During action against the Royal Navy in the War of 1812, the Constitution captured five British warships: HMS Guerriere, Java, Pictou, Cyane, and Levant.

After serving as the flagship of the American Mediterranean and African squadrons, the Constitution circumnavigated the globe beginning in May 1844, making port calls in Rio de Janeiro, Madagascar, Zanzibar, Singapore, Vietnam, and China.

At the beginning of the 20th century, she was designated as a museum ship, but, because of rising maintenance costs, Congress and the American public had to intervene several times to save the Constitution from the scrap heap. Restored with a majority of privately donated funds, Old Ironsides set off on a three-year tour of the country in 1930, successfully transiting the Panama Canal in 1932.

For her 200th birthday in 1997, Commander David Cashman proposed that the Constitution be fitted out to sail, a daunting proposition as the old ship had not sailed in more than 100 years (she had been towed by the minesweeper Grebe during her 1930s tour).

Today, the fully restored 44-gun frigate rests in Boston Harbor, still on active service with the U.S. Navy after nearly 220 years.

5. USS West Virginia (BB-48)

The West Virginia has a rather interesting distinction: She was sunk in battle at Pearl Harbor — but was refloated, repaired, and refitted in order to fight another day.

Displacing more than 33,000 tons and armed with eight 16-inch guns, the West Virginia was one of America’s most powerful pre-war warships and one of the intended targets of the Japanese surprise attack at Pearl Harbor, along with the other ships moored along “Battleship Row.”

Berthed alongside the USS Tennessee, “West Virginia took five 18-inch aircraft torpedoes in her port side and two bomb hits. . . . The first bomb penetrated the superstructure deck, wrecking the port casemates and causing that deck to collapse to the level of the galley deck below.”

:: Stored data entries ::
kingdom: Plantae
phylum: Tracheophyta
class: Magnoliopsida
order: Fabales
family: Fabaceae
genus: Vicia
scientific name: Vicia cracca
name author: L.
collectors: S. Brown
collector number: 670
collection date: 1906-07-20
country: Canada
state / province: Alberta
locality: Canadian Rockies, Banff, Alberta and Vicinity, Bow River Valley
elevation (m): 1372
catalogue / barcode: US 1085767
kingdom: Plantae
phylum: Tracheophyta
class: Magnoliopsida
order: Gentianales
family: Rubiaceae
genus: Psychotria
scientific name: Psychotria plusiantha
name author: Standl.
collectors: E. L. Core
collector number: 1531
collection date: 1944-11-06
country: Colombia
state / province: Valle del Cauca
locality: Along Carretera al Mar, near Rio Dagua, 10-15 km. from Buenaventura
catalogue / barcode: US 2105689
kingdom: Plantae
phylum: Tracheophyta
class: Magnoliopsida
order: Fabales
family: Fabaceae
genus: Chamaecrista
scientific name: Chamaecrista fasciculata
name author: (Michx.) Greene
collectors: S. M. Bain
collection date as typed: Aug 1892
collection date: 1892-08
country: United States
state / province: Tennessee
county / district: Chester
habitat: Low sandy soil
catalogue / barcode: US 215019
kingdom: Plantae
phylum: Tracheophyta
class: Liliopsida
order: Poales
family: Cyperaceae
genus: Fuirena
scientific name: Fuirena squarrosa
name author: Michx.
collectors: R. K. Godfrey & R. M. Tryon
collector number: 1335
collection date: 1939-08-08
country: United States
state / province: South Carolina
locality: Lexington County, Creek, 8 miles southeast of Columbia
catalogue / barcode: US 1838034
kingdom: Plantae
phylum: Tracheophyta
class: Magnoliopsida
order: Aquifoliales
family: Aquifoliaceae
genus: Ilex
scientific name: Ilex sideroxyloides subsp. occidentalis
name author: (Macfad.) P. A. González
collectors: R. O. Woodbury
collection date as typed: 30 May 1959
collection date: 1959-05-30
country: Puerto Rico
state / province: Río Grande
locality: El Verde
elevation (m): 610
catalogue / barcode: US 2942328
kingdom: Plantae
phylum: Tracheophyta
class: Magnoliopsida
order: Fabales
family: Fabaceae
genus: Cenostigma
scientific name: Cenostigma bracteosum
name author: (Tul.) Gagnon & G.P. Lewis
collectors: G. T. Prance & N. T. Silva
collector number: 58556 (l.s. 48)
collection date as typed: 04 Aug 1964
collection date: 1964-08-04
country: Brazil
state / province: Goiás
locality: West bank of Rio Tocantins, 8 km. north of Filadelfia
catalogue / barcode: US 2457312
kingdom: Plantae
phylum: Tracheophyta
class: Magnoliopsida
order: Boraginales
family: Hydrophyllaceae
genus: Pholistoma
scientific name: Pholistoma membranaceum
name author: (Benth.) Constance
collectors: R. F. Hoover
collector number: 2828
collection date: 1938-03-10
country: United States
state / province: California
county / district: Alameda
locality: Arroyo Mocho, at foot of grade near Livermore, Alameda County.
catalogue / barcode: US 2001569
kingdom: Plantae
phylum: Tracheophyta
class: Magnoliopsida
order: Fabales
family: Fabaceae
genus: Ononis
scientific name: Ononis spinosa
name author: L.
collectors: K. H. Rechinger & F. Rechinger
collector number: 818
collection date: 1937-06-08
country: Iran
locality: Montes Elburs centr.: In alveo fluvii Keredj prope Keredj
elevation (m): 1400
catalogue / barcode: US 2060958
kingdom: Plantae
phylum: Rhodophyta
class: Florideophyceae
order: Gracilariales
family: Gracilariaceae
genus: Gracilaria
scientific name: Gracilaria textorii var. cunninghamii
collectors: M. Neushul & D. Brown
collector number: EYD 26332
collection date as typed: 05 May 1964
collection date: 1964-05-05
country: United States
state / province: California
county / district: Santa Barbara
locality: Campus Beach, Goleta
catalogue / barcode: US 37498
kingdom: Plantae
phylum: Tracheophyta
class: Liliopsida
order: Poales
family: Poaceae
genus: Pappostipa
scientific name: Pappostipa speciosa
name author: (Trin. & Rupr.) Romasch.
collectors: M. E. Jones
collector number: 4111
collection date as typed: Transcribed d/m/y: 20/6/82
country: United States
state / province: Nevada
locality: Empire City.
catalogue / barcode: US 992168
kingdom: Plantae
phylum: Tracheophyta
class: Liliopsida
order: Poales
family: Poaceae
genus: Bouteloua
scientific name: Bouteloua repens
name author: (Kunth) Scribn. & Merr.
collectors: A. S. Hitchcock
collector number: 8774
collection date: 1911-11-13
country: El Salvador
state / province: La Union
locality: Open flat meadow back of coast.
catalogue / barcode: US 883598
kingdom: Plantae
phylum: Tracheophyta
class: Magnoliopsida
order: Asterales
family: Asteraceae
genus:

:: EXERCISE TASKS ::
(1) In the naval history excerpt, which ship was the West Virginia berthed alongside at Pearl Harbor?
(2) State whether each statement agrees with the naval history excerpt: (a) The Constitution captured five British warships during the War of 1812. (b) The Constitution sailed under her own power during her tour of the 1930s. (c) The West Virginia was armed with ten 16-inch guns.
(3) Continue the naval history excerpt from its last sentence.

:: RESULTS ::
(1) The USS Tennessee.

(2)
(a) Yes: "the Constitution captured five British warships"
(b) No: "she had been towed by the minesweeper Grebe during her 1930s tour"
(c) No: "armed with eight 16-inch guns"

(3)
As the ship was hit by a total of six torpedoes, sinking, and burning heavily, Captain Mervyn S. Bennion led the defense from the bridge, though mortally wounded. Bennion was posthumously awarded the Medal of Honor for “his conspicuous devotion to duty, extraordinary courage, and complete disregard of his own life.”

But the West Virginia would have her revenge. Refloated in May 1942, the West Virginia rejoined the fleet after extensive repairs in time for the invasion of the Philippines in October 1944. Too slow to serve with the modern fleet of fast carriers, the West Virginia was intended to be used primarily for shore bombardment, but the Japanese navy’s surprise attack through the Surigao Strait forced the old battleship into an old-school fleet action.

In a sharp fight against a task force of cruisers and battleships under Japanese Admiral Nishimura, the West Virginia protected the invasion beaches and took part in the last naval engagement between line-of-battle ships in War World II.

After shelling Japanese positions on Iwo Jima and Okinawa, where she took a direct hit from a kamikaze, the West Virginia sailed into Tokyo Bay on the last day of August 1945 to take part in the formal Japanese surrender ceremonies. The “Wee Vee” went from sunk-in-action to victory in 44 months.